Deep Domain Adaptation Regression for Force Calibration of Optical Tactile Sensors

TL;DR

This work tackles the problem of calibrating 3D contact forces for optical tactile sensors across aging and variant sensors without extensive labeled data. It introduces a deep domain adaptation regression framework that learns a shared regressor while aligning feature spaces between labeled source and unlabeled target domains via Local Maximum Mean Discrepancy (LMMD) and a pseudo-label–assisted classification head. By explicitly studying three domain gaps—marker presence, illumination, and elastomer modulus—the approach demonstrates substantial reductions in force-prediction errors (e.g., normal force MAE ~0.102 N, ~3.4% of full range) and meaningful improvements for shear forces, outperforming baseline source-only transfers and other DA methods. The method eliminates the need for force/torque measurement tools during calibration and speeds up deployment to new or aging sensors, with results validated on GelSight-type tactile sensors and broad applicability to similar optical tactile systems.

Abstract

Optical tactile sensors provide robots with rich force information for robot grasping in unstructured environments. The fast and accurate calibration of three-dimensional contact forces holds significance for new sensors and existing tactile sensors which may have incurred damage or aging. However, the conventional neural-network-based force calibration method necessitates a large volume of force-labeled tactile images to minimize force prediction errors, with the need for accurate Force/Torque measurement tools as well as a time-consuming data collection process. To address this challenge, we propose a novel deep domain-adaptation force calibration method, designed to transfer the force prediction ability from a calibrated optical tactile sensor to uncalibrated ones with various combinations of domain gaps, including marker presence, illumination condition, and elastomer modulus. Experimental results show the effectiveness of the proposed unsupervised force calibration method, with lowest force prediction errors of 0.102N (3.4\% in full force range) for normal force, and 0.095N (6.3\%) and 0.062N (4.1\%) for shear forces along the x-axis and y-axis, respectively. This study presents a promising, general force calibration methodology for optical tactile sensors.

Figures (5)

• Figure 1: Deep domain adaptation for force calibration of optical tactile sensors. Upon completing domain adaptation, the feature space of the unlabeled tactile images $I_t$ from the target domain and the labeled tactile images $I_s$ from the source domain are aligned. A shared regressor trained with ground truth forces $F^s$ in source domain can be used to predict $F^t$ in target domain. $I_t^1$, $I_t^2$ and $I_t^3$ denote tactile images in target domain with varying combinations of domain gaps. $F_T$ represents the total force, $F_z$ denotes the normal force, $F_x$ and $F_y$ denote the shear forces, and $\theta$ represents the force angle, respectively.
• Figure 2: Deep domain adaptation regression model for force calibration.

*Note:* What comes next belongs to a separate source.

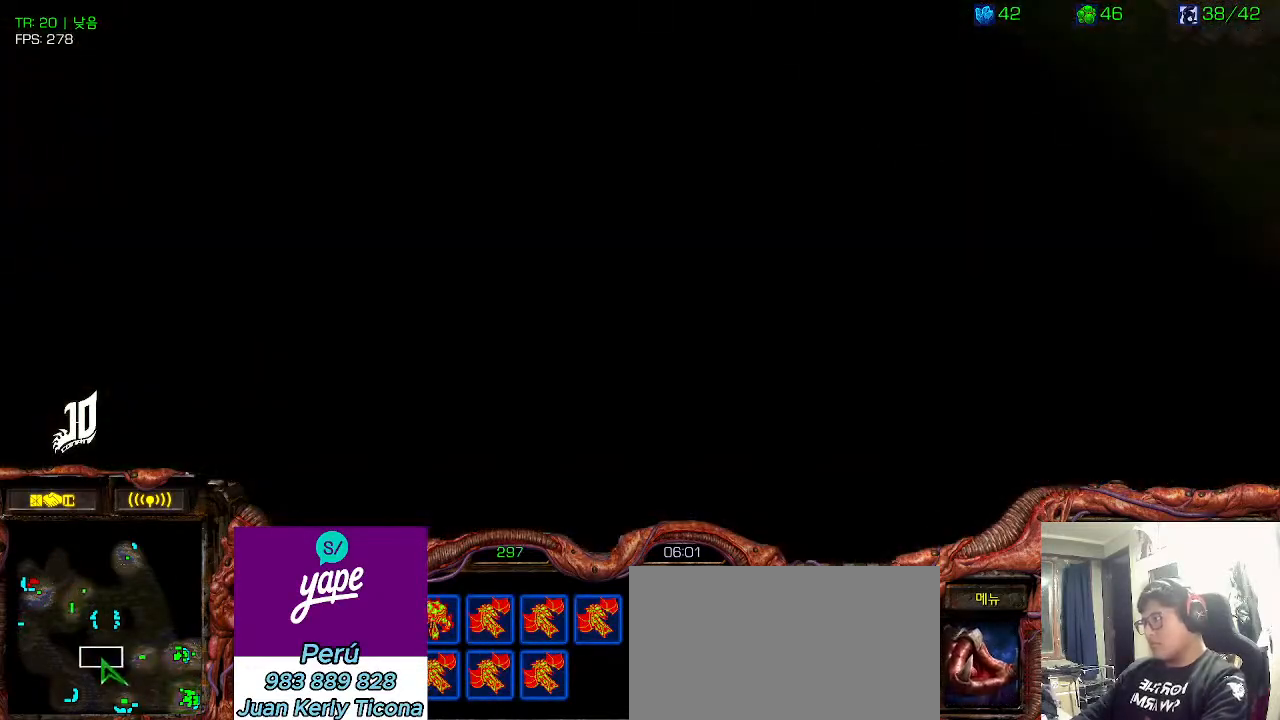
{"keys": ["1"], "events": [[50, "ctrl", "down"], [166, "ctrl", "up"], [283, "1", "down"], [366, "1", "up"], [450, "1", "down"]]}
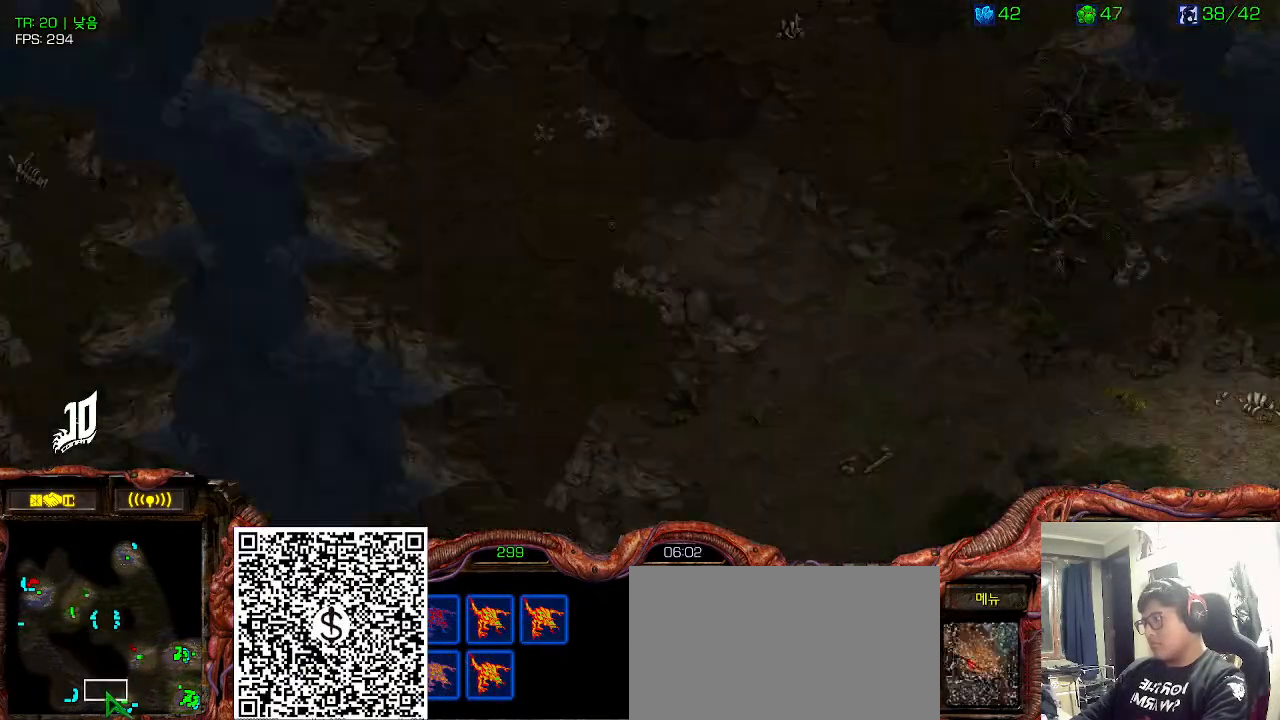
{"keys": ["ctrl"], "events": [[50, "1", "up"], [400, "ctrl", "down"]]}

The model comprises four components: a feature encoder, a contact classification head, a force regression head, and a domain transfer head. The model takes batches of tactile images from the source domain $\mathbf{I}_s$ and the target domain $\mathbf{I}_t$ as inputs. Both $\mathbf{I}_s$ and $\mathbf{I}_t$ consist of concatenated tactile images comprising a current contact image $\textup{I}^c$ and a reference image $\textup{I}^r$. The domain transfer head accepts features ($\mathbf{f}_s$ and $\mathbf{f}_t$) and ground truth contact labels $\mathbf{C}_s$ from the source domain, as well as the pseudo labels $\mathbf{C}_t$ predicted from the classifier. The overall loss $\mathcal{L}_h$ is weighted sum of the regression loss $\mathcal{L}_r$, classification loss $\mathcal{L}_c$ and domain adaptation loss $\mathcal{L}_t$.
• Figure 3: (a) Data collection setup with a robot arm, a GelSight sensor, a sphere indenter and a Nano17 F/T sensor. (b) Programmed contact path for data collection. Contact pixel denotes a point for indentation. (c) Real-world setup. (d) Four groups of collected tactile images with different combinations of domain gaps.
• Figure 4: Force prediction errors compared among domain adaptation groups featuring one variable (a-b), two variables (c-d), and three variables (e-f). This comparison is conducted using both the source-only method (i) and our domain adaptation method (ii).
• Figure 5: Feature spaces visualized using tSNE from the source-only method and our domain adaptation method in (a) one domain variable, (b) two domain variables, (c) and three domain variables.